Step 3: Create a CloudWatch Events Rule and Link to the Lambda Function for Debugger
To create a CloudWatch Events rule and link to the Lambda function for Debugger
Open the CloudWatch console at https://console.aws.amazon.com/cloudwatch/
. -
In the left navigation pane, choose Rules under the Events node.
-
Choose Create rule.
-
In the Event Source section of the Step 1: Create rule page, choose SageMaker for Service Name, and choose SageMaker Training Job State Change for Event Type. The Event Pattern Preview should look like the following example JSON strings:
{ "source": [ "aws.sagemaker" ], "detail-type": [ "SageMaker Training Job State Change" ] }
-
In the Targets section, choose Add target*, and choose the debugger-rule-stop-training-job Lambda function that you created.
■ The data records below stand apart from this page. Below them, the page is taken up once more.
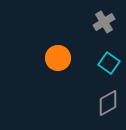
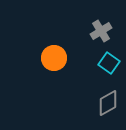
gray cross: moved 3 px left, 9 px down
orange circle: moved 4 px left
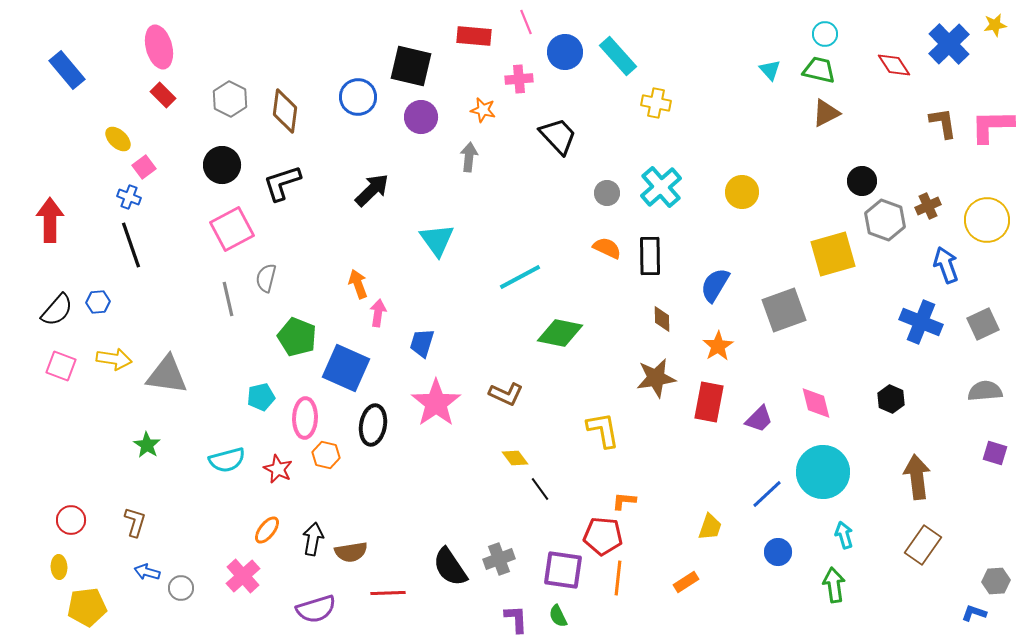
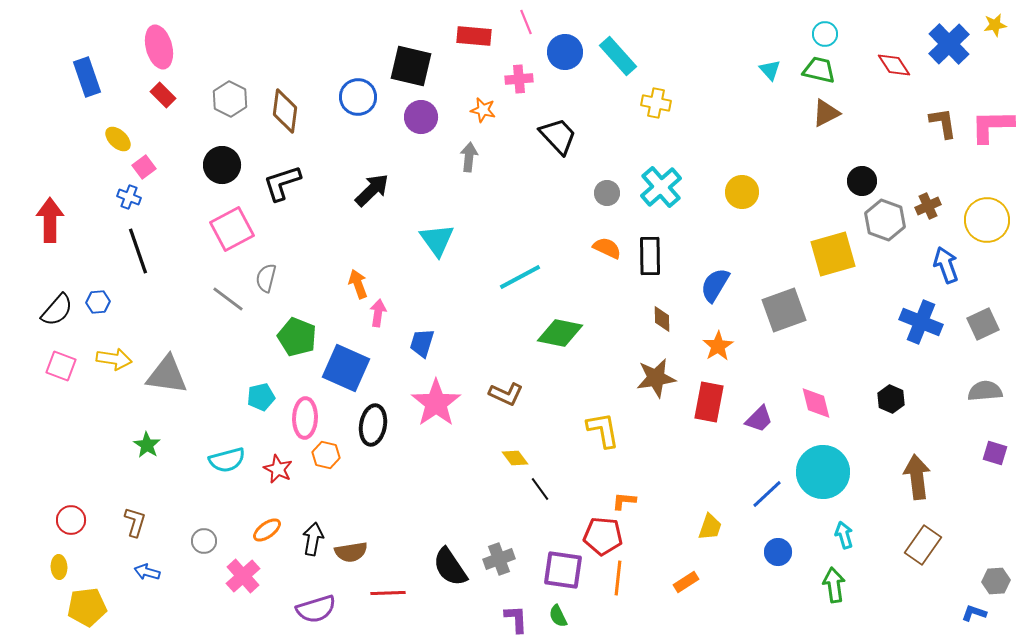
blue rectangle at (67, 70): moved 20 px right, 7 px down; rotated 21 degrees clockwise
black line at (131, 245): moved 7 px right, 6 px down
gray line at (228, 299): rotated 40 degrees counterclockwise
orange ellipse at (267, 530): rotated 16 degrees clockwise
gray circle at (181, 588): moved 23 px right, 47 px up
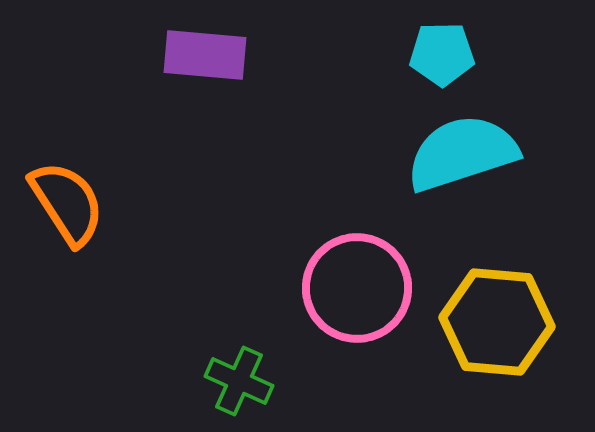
This step links the CloudWatch Events rule with the Lambda function.
-
Choose Configure details and go to the Step 2: Configure rule details page.
-
Specify the CloudWatch rule definition name. For example, debugger-cw-event-rule.
-
Choose Create rule to finish.
-
Go back to the Lambda function configuration page and refresh the page. Confirm that it's configured correctly in the Designer panel. The CloudWatch Events rule should be registered as a trigger for the Lambda function. The configuration design should look like the following example:
Run Example Notebooks to Test Automated Training Job Termination
You can run the following example notebooks, which are prepared for experimenting with stopping a training job using Debugger's built-in rules.
-
Amazon SageMaker Debugger - Reacting to CloudWatch Events from Rules
This example notebook runs a training job that has a vanishing gradient issue. The Debugger VanishingGradient built-in rule is used while constructing the SageMaker TensorFlow estimator. When the Debugger rule detects the issue, the training job is terminated.
-
Detect Stalled Training and Invoke Actions Using SageMaker Debugger Rule
This example notebook runs a training script with a code line that forces it to sleep for 10 minutes. The Debugger StalledTrainingRule built-in rule invokes issues and stops the training job.
Disable the CloudWatch Events Rule to Stop Using the Automated Training Job Termination
If you want to disable the automated training job termination, you need to disable the CloudWatch Events rule. In the Lambda Designer panel, choose the EventBridge (CloudWatch Events) block linked to the Lambda function. This shows an EventBridge panel below the Designer panel (for example, see the previous screen shot). Select the check box next to EventBridge (CloudWatch Events): debugger-cw-event-rule, and then choose Disable. If you want to use the automated termination functionality later, you can enable the CloudWatch Events rule again.